▸ Objectif visé
Selon l'extrait cité, sur combien d'années s'étend le récit dans lequel la Long Now Foundation situe le moment présent ?

▸ Extrait cité
■ ■ ■
Certaines personnes pensent que nous n'avons plus beaucoup de temps devant nous. Ils craignent un grand effondrement. Quelle est votre opinion ?

N. B. : En effet, il y a beaucoup d'histoires convaincantes qui soutiennent le fait que nous serions aujourd’hui sur les dernières pages du livre de la civilisation, peut-être même sur le dernier paragraphe. Mais ce n'est qu'un aspect de l’Histoire. A la Long Now Foundation, nous préférons situer le moment présent au milieu d'un récit qui s'étend sur 20 000 ans et dans lequel il y a 10 000 ans derrière et 10 000 ans devant nous. Dans ce récit, nous sommes à la fois les héritiers de 10 000 ans de culture, de science, d'art et de technologie et les futurs ancêtres de 400 générations à venir. La question que soulève ce discours qui nous situe au milieu de l’Histoire est la suivante : comment déployons-nous tout ce dont nous avons hérité de manière à servir l'avenir ? Cette Histoire qui se déploie sur le temps long nous place dans le rôle central du héros. Et c'est cette longue période de 20 000 ans que nous appelons "le grand maintenant" [“Long now”].

La collaboration et la diversité sont si importantes pour entretenir un dialogue fécond sur la réflexion à long terme. Il ne s'agit pas d'adhérer à une méthode figée.  

Au lieu d'essayer d'être un "héros", la réflexion à long terme ne consiste-t-elle pas à être plus humble, à nous empêcher de trop agir sur notre environnement, et ce faisant, de le détruire ?
■ ■ ■
▸ Données fournies
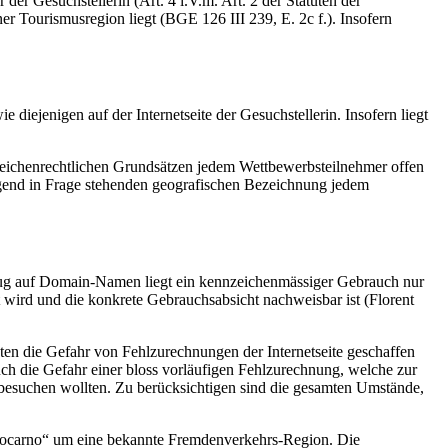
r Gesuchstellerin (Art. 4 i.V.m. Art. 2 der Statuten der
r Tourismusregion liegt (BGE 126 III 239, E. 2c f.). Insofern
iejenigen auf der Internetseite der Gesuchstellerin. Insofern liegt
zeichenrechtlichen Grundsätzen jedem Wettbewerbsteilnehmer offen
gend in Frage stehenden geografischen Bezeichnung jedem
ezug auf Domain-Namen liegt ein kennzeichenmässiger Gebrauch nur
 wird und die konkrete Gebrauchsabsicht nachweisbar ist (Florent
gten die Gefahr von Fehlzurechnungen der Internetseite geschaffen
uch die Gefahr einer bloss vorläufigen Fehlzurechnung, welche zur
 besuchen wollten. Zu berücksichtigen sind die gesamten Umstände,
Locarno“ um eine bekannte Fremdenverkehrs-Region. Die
■ ■ ■
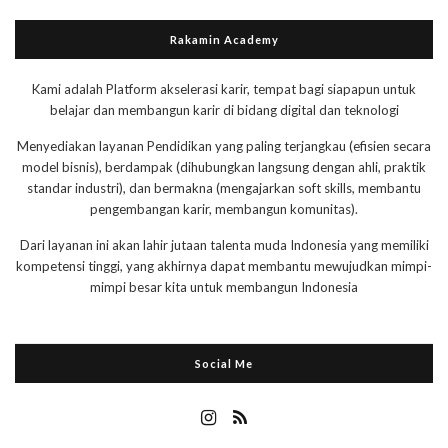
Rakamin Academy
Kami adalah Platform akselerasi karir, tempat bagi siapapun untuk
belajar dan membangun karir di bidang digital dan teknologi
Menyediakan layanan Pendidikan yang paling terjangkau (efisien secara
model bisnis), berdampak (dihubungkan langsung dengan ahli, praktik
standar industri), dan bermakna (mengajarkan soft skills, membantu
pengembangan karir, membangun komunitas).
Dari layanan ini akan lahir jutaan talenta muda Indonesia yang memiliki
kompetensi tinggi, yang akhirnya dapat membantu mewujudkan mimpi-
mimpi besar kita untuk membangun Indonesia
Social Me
■ ■ ■
▸ Corrigé
Sur 20 000 ans, avec 10 000 ans derrière nous et 10 000 ans devant nous.